By now, this is turning into a monthly tradition on this blog: I’m sharing my goals for improving at Machine Learning with you and at the end of the month I update you on how I did to keep myself accountable.
This one looks quite ambitious, but I have some free brain capacity due to time off from work – at least that’s the idea… Let’s get into my lofty goals:
Table of Contents
- Goal 1: September’s Playground Kaggle Challenge (Time series prediction :o)
- Goal 2: First steps towards Transformers
- Goal 3: “Attention Is All You Need” Paper
- Goal 4: Read Storytelling with Data Chapter 2
- Goal 5: Read Hands-On Machine Learning Chapter 2
- Update: Medium success due to vacation and sickness :/
- What I learned about my goals: Time series modelling is challenging
Goal 1: September’s Playground Kaggle Challenge (Time series prediction :o)
If you’ve read my previous two goal posts (July & August), this will not be much of a surprise. I enjoy doing these simulated challenges a lot.
As always my “deliverables” will be
- submit two different predictions myself no matter how bad
- read the code submission of two other Kagglers and learn something from them
This month’s challenge is a time series prediction, which is a bit of weak spot for me, so I’m happy (and nervous) to try my hand at this and improve.
Goal 2: First steps towards Transformers
Since I need to use some model for the time series challenge above, I might as well use neural networks for this (secret passion of mine) and try my hand at a transformer architecture for the first time.
Transformers are everywhere lately – mainly in image creation tasks, like DALL-E, which generates an image purely from a textual prompt – and honestly, I feel kind of left out because I never worked with NLP or transformers.
I found a tutorial for transformers for time series prediction, so the goal is to make this code work for the Kaggle challenge – wish me luck please.
Goal 3: “Attention Is All You Need” Paper
Building on top of goal nr. 2, I want to read the “Attention is all you need” research paper that introduced the transformer architecture back in 2017.
I will probably not understand half of it, but I’ll share my insights regardless.
I feel like this was the first “Big Bang” of transformers and I’m interested in seeing where it all began. I also hope that the complexity won’t be as advanced in this first paper compared to looking at recent research and architectures in the area.
Goal 4: Read Storytelling with Data Chapter 2
Since I have 3 weeks off in September and am away from my computer, I want to do some reading of books I started ages ago and never finished. First up is “Storytelling with Data” which focuses all on presenting the insights we generate as data scientists in a way that is ideal for the respective audience.

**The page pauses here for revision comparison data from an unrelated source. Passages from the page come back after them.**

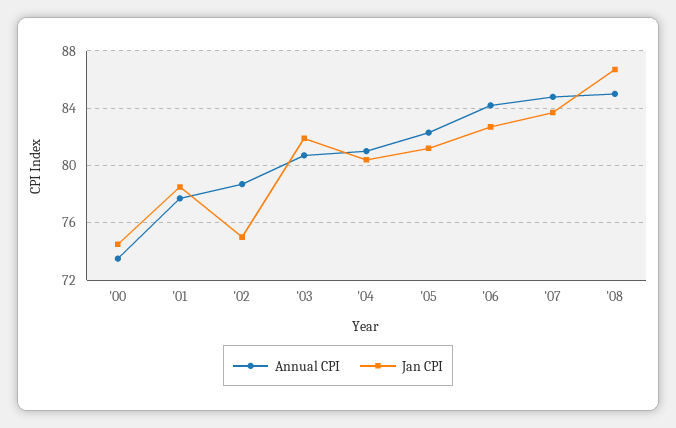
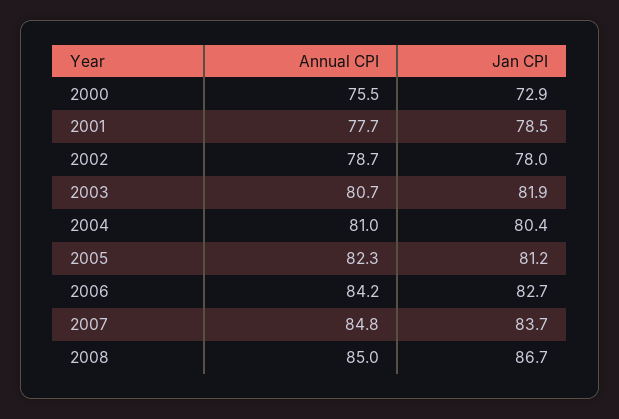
  {
    "Annual CPI": {
-     "'00": 73.5,
+     "'00": 75.5,
      "'01": 77.7,
      "'02": 78.7,
      "'03": 80.7,
      "'04": 81,
      "'05": 82.3,
      "'06": 84.2,
      "'07": 84.8,
      "'08": 85
    },
    "Jan CPI": {
-     "'00": 74.5,
+     "'00": 72.9,
      "'01": 78.5,
-     "'02": 75,
+     "'02": 78,
      "'03": 81.9,
      "'04": 80.4,
      "'05": 81.2,
      "'06": 82.7,
      "'07": 83.7,
      "'08": 86.7
    }
  }

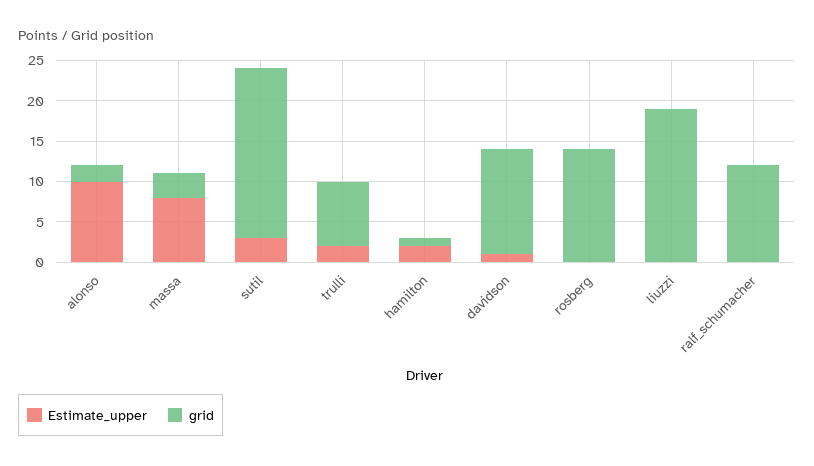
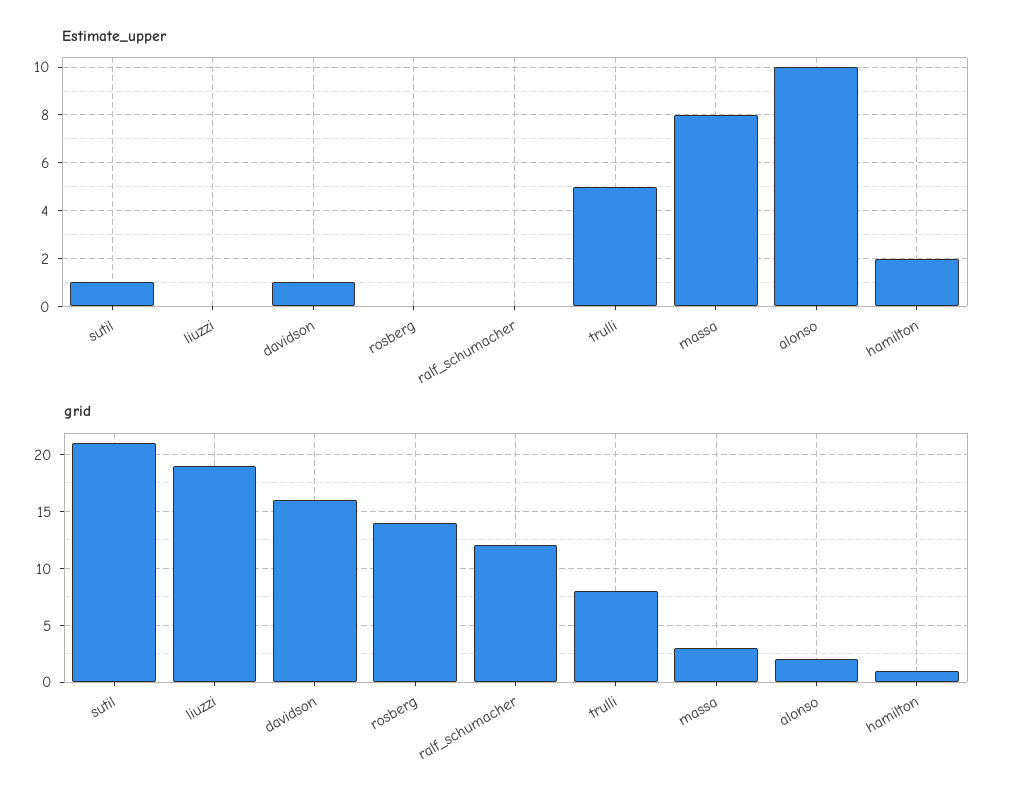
  {
    "Estimate_upper": {
      "alonso": 10,
      "massa": 8,
-     "sutil": 3,
+     "sutil": 1,
-     "trulli": 2,
+     "trulli": 5,
      "hamilton": 2,
      "davidson": 1,
      "rosberg": 0,
      "liuzzi": 0,
      "ralf_schumacher": 0
    },
    "grid": {
      "alonso": 2,
      "massa": 3,
      "sutil": 21,
      "trulli": 8,
      "hamilton": 1,
-     "davidson": 13,
+     "davidson": 16,
      "rosberg": 14,
      "liuzzi": 19,
      "ralf_schumacher": 12
    }
  }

I shared my thoughts of the first chapter here: How to present data in context – Chapter 1 Summary Storytelling with Data
Goal 5: Read Hands-On Machine Learning Chapter 2
More reading. This book is a great beginner book, but it does include some nice tricks with sci-kit learn that I never used in university because we implemented a lot from scratch.
So this will be easy reading for me probably, but will be useful long term.
Update: Medium success due to vacation and sickness :/
Not only was I out of the country for the planned two weeks, I also added a week of complete bedrest after getting sick on arrival back at home. I am literally still coughing today on October 1st. So that changed some things…
Goal 1 – Time Series: Fail I barely opened the Kaggle challenge data before leaving, so that was a definite fail in regards to goal reaching.
Goal 2 – Transformer: Fail I did implement one following a tutorial, but I didn’t get to the training stage and frankly I think it was too ambitious to set this goal. Time series and transformers are both challenging with their classical approaches, combining them makes it even more complicated to find answers to noob-questions.
Goal 3 – Attention is All You Need: Success! I did read the paper on vacation. As suspected I only understood about 20%, but I found it interesting nonetheless. I haven’t shared my (limited) insights yet, but I might do that soon – it will be interesting to look back on in the future.
Goal 4 – Storytelling with Data Chapter 2: Success! I did read that chapter, even though it wasn’t the most captivating. Glad I made progress in the book though.
Goal 5 – Hands-on Machine Learning Chapter 2: Success! I did read that chapter and though a lot was knowledge I already had, I did learn a handful of new things to consider when preprocessing data for a machine learning model.
What I learned about my goals: Time series modelling is challenging
I’m not mad at myself, much of this month was a gamble and getting sick simply happens. I got to relax plenty on my vacation, collect many sunrays and reset my mindset by getting some distance.
It’s nice that I set these monthly goals, because it gives me a natural reset-point now to leave the old month behind with its unfinished goals and reconsider if I want to take anything from it to the next month. In the case of the Transformers, I will likely leave them behind for now and get familiar with time series and maybe NLP as a whole before diving into a new architecture in detail.
That seems to be quite a challenge. Great that you can dive so deeply into this topic, dear Sarah.